(THE INPUT Opens)

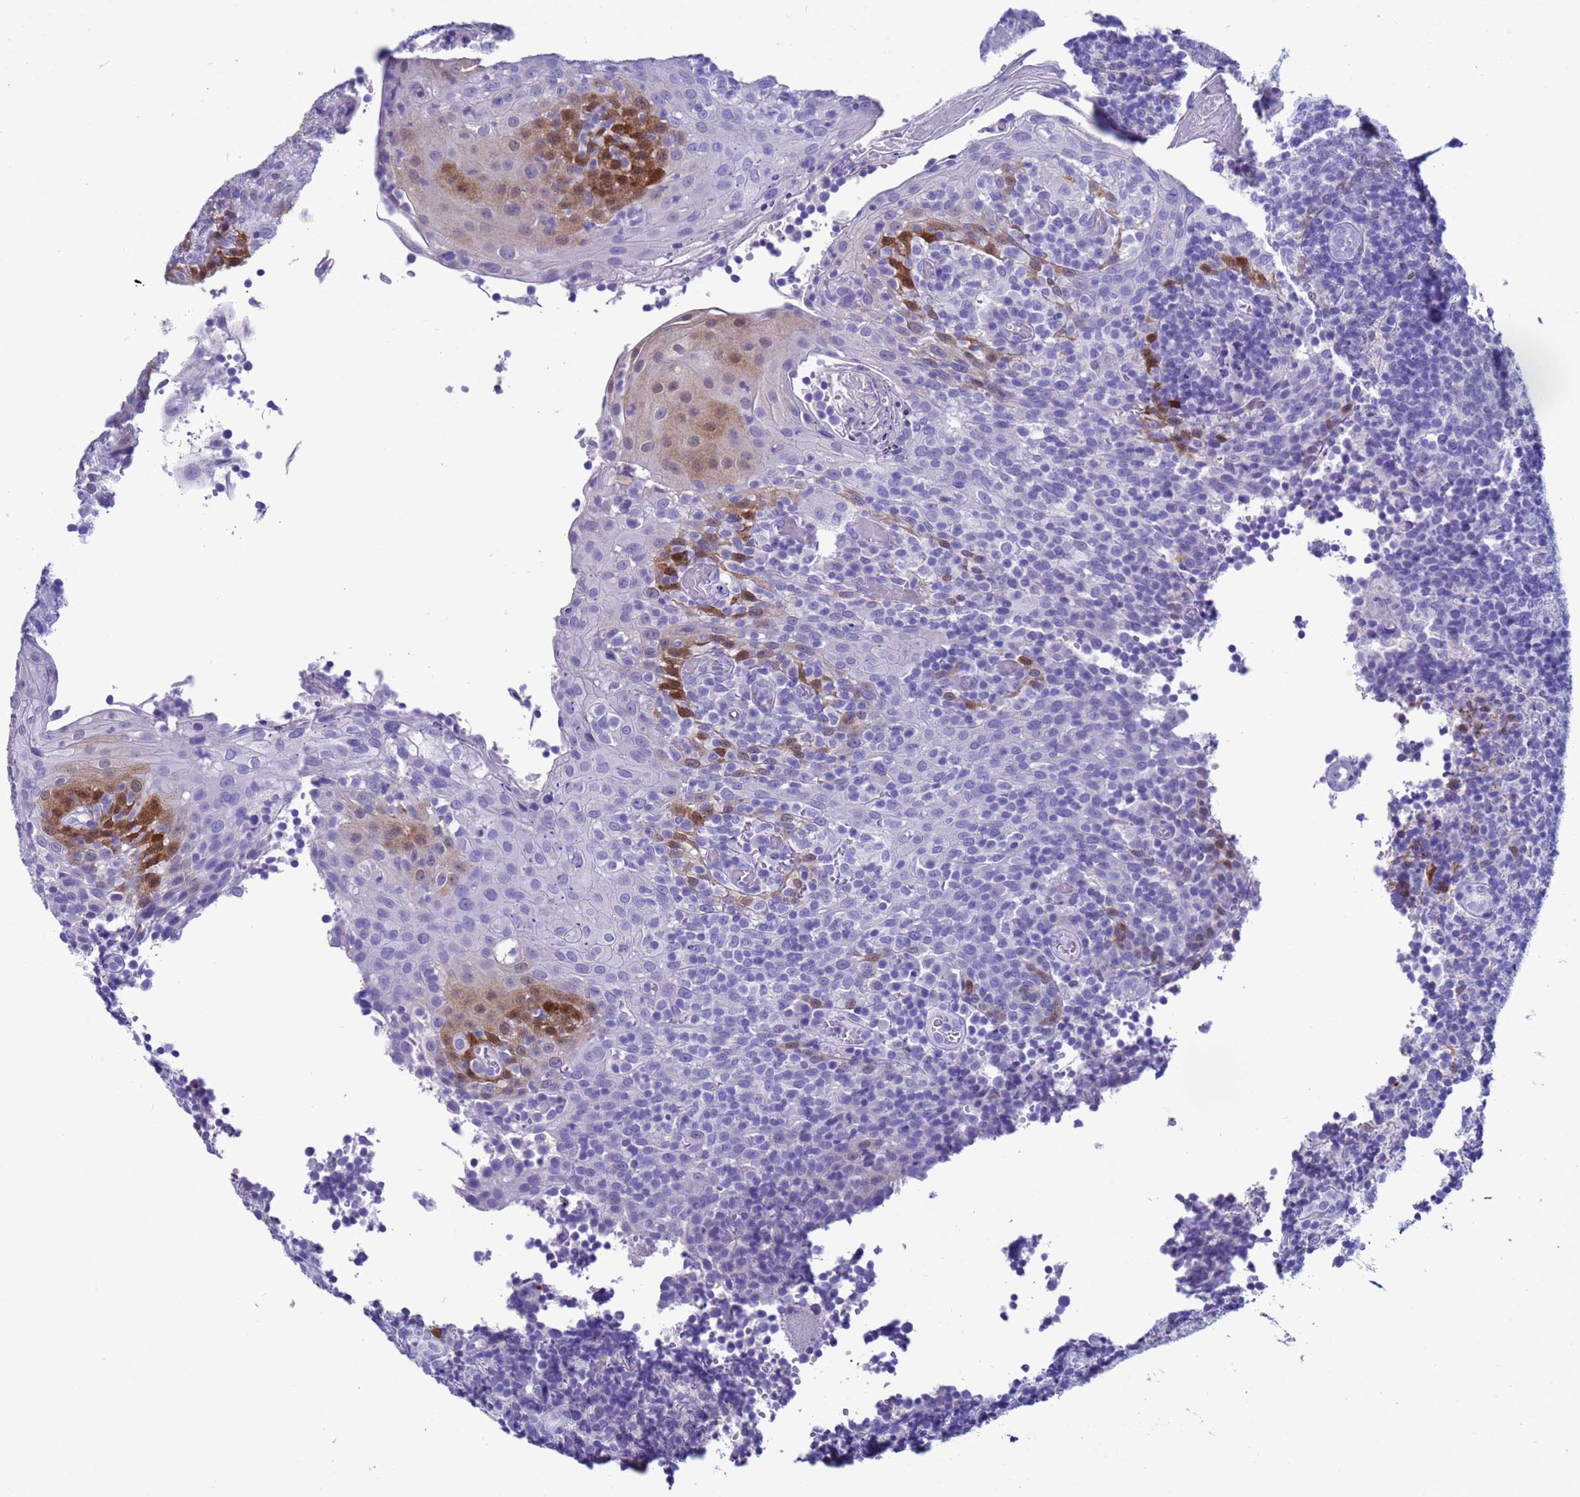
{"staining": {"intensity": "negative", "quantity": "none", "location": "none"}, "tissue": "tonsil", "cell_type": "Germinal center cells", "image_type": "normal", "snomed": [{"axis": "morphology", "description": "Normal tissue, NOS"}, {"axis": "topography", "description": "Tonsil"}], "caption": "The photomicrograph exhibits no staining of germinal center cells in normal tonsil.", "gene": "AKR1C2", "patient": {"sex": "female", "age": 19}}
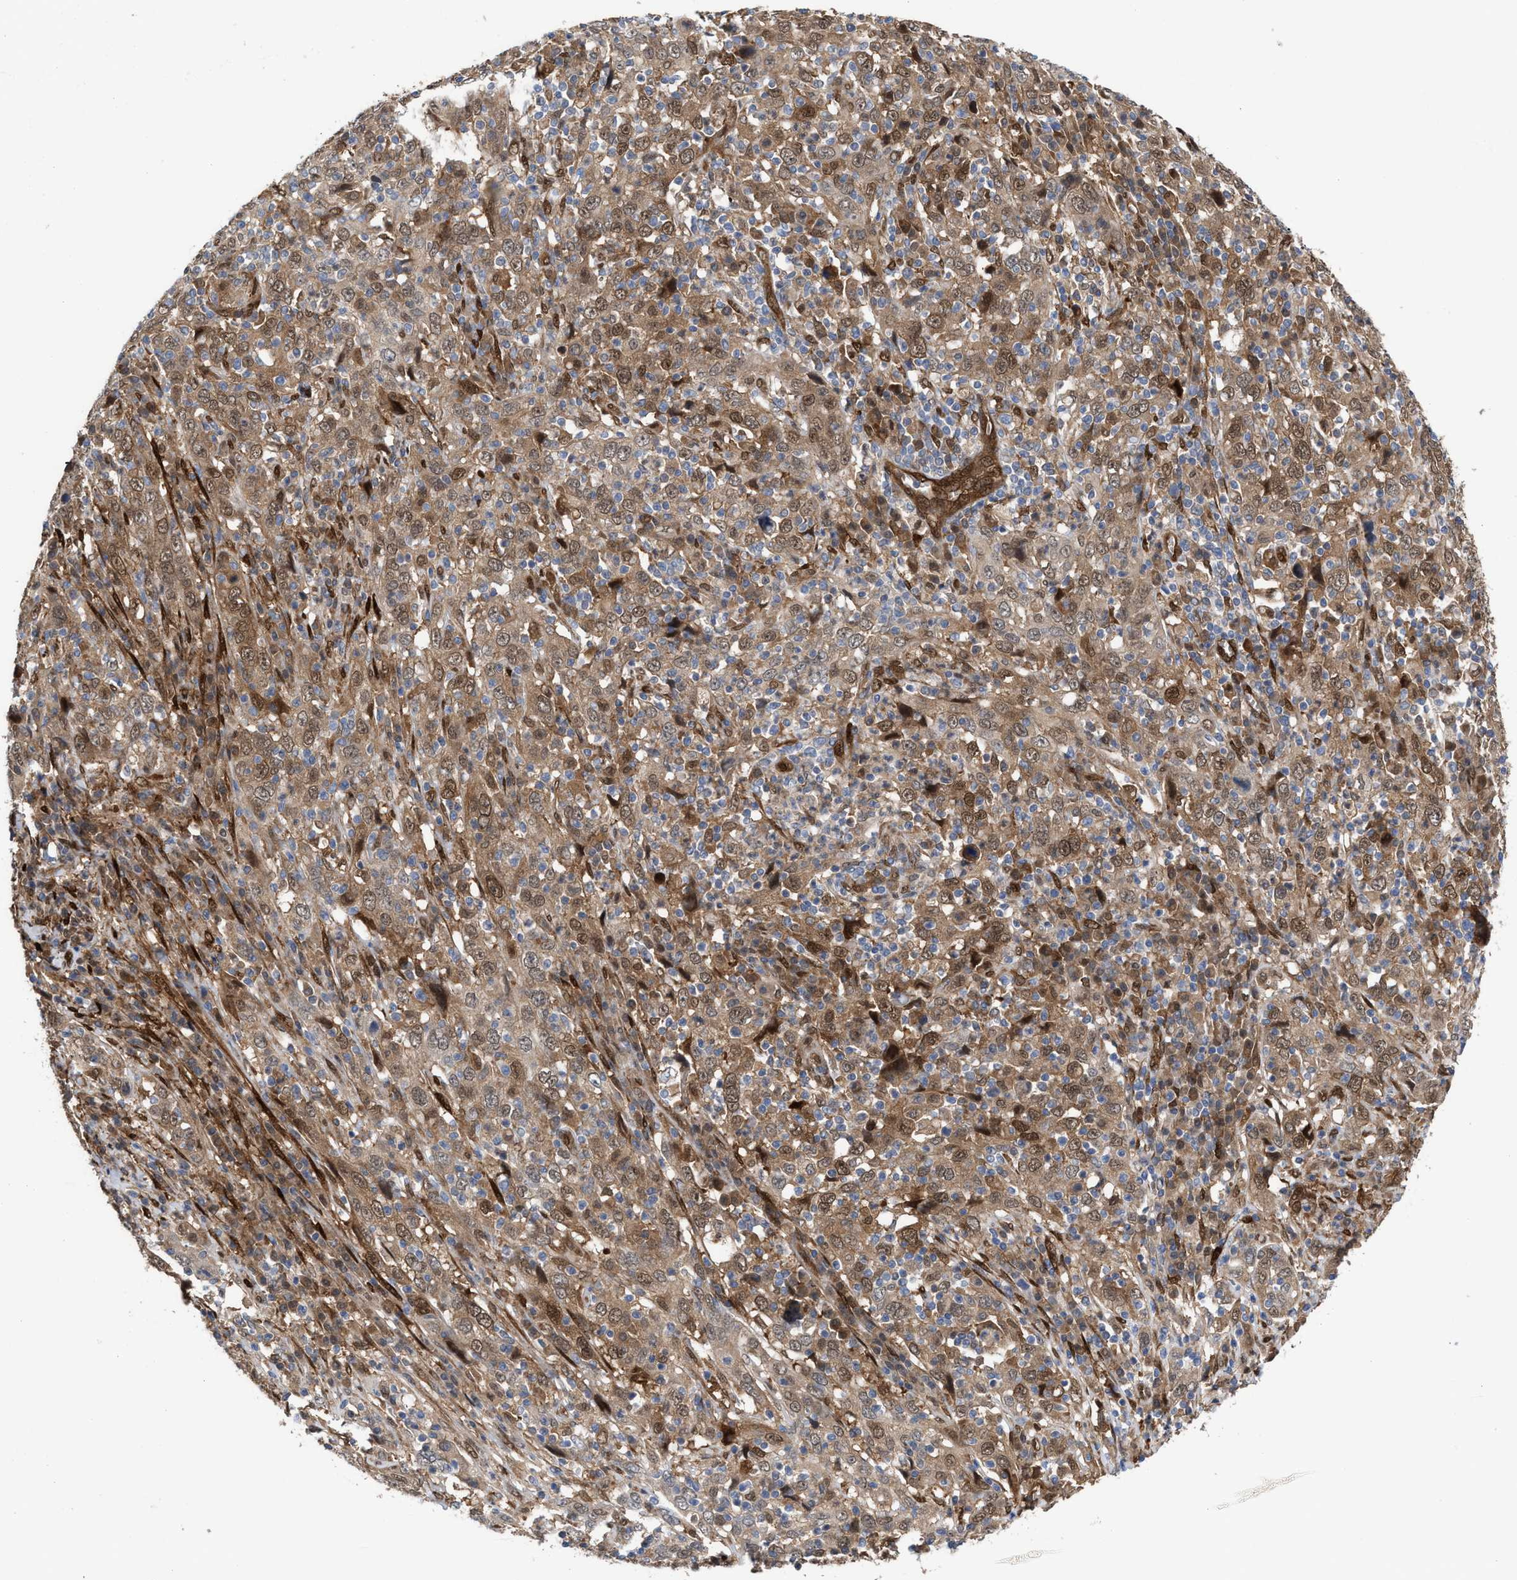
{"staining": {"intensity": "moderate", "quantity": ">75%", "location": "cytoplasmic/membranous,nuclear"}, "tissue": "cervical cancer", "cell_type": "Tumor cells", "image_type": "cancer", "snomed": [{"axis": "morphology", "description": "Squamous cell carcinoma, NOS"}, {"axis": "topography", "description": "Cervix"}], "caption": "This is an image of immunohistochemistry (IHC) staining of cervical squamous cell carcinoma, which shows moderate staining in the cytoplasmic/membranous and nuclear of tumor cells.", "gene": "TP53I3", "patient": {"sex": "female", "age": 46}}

(THE INPUT Closes)
(THE INPUT Opens)

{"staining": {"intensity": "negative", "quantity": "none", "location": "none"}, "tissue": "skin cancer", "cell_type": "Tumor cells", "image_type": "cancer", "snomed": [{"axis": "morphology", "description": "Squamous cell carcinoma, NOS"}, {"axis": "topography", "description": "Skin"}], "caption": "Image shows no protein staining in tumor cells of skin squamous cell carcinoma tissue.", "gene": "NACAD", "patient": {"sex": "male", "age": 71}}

(THE INPUT Closes)

# TASK PROMPT:
Respond with the exact lines above running from the one containing "photomicrograph exhibits no" to the one containing "is an image", both ends kept and no pictures included.

# RESPONSE TO THIS TASK:
{"staining": {"intensity": "negative", "quantity": "none", "location": "none"}, "tissue": "tonsil", "cell_type": "Germinal center cells", "image_type": "normal", "snomed": [{"axis": "morphology", "description": "Normal tissue, NOS"}, {"axis": "topography", "description": "Tonsil"}], "caption": "The photomicrograph exhibits no staining of germinal center cells in normal tonsil.", "gene": "AKR1C2", "patient": {"sex": "female", "age": 19}}
{"staining": {"intensity": "moderate", "quantity": ">75%", "location": "cytoplasmic/membranous,nuclear"}, "tissue": "cervical cancer", "cell_type": "Tumor cells", "image_type": "cancer", "snomed": [{"axis": "morphology", "description": "Squamous cell carcinoma, NOS"}, {"axis": "topography", "description": "Cervix"}], "caption": "This is an image of immunohistochemistry (IHC) staining of cervical squamous cell carcinoma, which shows moderate staining in the cytoplasmic/membranous and nuclear of tumor cells.", "gene": "TP53I3", "patient": {"sex": "female", "age": 46}}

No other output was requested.